From a5f1fef9da588bbe4e5bcb7a1c92d187ed6f6dd6 Mon Sep 17 00:00:00 2001
From: Andrew Kozlik <andrew.kozlik@gmail.com>
Date: Thu, 20 Jul 2023 20:37:14 +0200
Subject: [PATCH] test(crypto): Add test vectors for TLS PRF with SHA-256.

---
 crypto/tests/test_check.c | 55 +++++++++++++++++++++++++++++++++++++++
 1 file changed, 55 insertions(+)

diff --git a/crypto/tests/test_check.c b/crypto/tests/test_check.c
index e6fcb4211..51d319547 100644
--- a/crypto/tests/test_check.c
+++ b/crypto/tests/test_check.c
@@ -74,6 +74,7 @@
 #include "shamir.h"
 #include "slip39.h"
 #include "slip39_wordlist.h"
+#include "tls_prf.h"
 #include "zkp_bip340.h"
 #include "zkp_context.h"
 #include "zkp_ecdsa.h"
@@ -5453,6 +5454,56 @@ START_TEST(test_pbkdf2_hmac_sha512) {
 }
 END_TEST
 
+START_TEST(test_tls_prf_sha256) {
+  static const struct {
+    const char *secret;
+    const char *label;
+    const char *seed;
+    const char *result;
+  } tests[] = {
+      {
+          // Test vector from
+          // https://github.com/Infineon/optiga-trust-m/tree/develop/pal
+          "000102030405060708090a0b0c0d0e0f101112131415161718191a1b1c1d1e1f",
+          "426162796c6f6e20505246204170704e6f7465",
+          "202122232425262728292a2b2c2d2e2f303132333435363738393a3b3c3d3e3f",
+          "bf88ebdefa7846a110559188d422f3f7fafef4a549bdaace3739c944657f2dd9bc30"

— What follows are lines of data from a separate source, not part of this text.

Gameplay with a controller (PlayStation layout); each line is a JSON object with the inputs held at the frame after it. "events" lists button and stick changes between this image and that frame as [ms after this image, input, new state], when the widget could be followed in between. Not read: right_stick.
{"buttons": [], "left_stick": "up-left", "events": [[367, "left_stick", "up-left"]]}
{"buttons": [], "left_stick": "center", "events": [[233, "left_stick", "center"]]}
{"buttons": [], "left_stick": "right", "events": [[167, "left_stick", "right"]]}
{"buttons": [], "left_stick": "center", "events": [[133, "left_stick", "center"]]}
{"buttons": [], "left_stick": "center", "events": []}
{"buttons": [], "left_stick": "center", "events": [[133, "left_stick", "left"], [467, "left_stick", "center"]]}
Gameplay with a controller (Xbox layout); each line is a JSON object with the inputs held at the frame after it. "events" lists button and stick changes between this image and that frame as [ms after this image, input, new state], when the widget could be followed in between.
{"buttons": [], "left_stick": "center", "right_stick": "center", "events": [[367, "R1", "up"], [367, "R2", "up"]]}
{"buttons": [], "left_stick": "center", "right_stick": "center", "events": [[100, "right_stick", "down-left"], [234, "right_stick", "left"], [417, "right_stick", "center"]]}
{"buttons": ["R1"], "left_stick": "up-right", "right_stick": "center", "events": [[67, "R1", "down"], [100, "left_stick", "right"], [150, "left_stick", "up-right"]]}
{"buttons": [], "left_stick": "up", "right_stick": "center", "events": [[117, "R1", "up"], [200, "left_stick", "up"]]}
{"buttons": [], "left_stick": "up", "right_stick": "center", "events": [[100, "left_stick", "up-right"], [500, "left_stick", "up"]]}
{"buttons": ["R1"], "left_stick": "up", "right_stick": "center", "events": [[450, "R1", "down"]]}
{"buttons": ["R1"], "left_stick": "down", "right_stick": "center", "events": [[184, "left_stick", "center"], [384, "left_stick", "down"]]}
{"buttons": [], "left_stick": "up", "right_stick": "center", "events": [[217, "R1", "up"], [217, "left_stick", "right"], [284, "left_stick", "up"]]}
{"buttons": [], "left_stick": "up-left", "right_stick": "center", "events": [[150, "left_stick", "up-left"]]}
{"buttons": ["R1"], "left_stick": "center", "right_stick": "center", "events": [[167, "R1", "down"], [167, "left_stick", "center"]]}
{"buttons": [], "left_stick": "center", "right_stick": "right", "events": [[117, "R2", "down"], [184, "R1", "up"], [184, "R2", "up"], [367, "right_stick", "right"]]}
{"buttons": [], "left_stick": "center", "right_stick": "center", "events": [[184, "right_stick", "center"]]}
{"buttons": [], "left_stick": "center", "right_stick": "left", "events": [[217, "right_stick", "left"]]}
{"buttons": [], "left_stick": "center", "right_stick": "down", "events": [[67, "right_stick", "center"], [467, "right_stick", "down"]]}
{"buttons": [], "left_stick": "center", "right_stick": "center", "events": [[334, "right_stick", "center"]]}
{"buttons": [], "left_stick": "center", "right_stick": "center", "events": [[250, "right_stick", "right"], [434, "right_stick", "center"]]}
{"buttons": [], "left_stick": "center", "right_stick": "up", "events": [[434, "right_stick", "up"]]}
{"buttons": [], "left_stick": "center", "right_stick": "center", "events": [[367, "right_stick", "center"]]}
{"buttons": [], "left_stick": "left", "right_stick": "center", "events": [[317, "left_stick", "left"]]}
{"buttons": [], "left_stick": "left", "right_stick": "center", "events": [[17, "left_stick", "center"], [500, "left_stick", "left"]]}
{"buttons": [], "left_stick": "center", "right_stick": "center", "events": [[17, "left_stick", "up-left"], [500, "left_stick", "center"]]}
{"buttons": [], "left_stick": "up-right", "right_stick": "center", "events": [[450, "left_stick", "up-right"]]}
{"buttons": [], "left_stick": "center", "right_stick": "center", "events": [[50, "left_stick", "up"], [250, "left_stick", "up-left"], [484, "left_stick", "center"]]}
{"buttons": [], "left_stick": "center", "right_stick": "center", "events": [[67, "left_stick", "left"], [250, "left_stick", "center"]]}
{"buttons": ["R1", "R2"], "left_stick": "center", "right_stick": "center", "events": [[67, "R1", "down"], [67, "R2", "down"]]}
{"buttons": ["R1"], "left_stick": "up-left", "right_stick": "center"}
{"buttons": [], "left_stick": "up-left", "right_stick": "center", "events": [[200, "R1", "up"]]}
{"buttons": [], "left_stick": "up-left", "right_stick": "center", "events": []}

+          "831447d0ed1c89f65823b2ece052f3b795ede86cad59ca473b3a78986369446562c9"
+          "a40d6aac59a204fa0e44b7d7",
+      },
+      {
+          // Test vector from
+          // www.ietf.org/mail-archive/web/tls/current/msg03416.html
+          "9bbe436ba940f017b17652849a71db35",
+          "74657374206c6162656c",
+          "a0ba9f936cda311827a6f796ffd5198c",
+          "e3f229ba727be17b8d122620557cd453c2aab21d07c3d495329b52d4e61edb5a6b30"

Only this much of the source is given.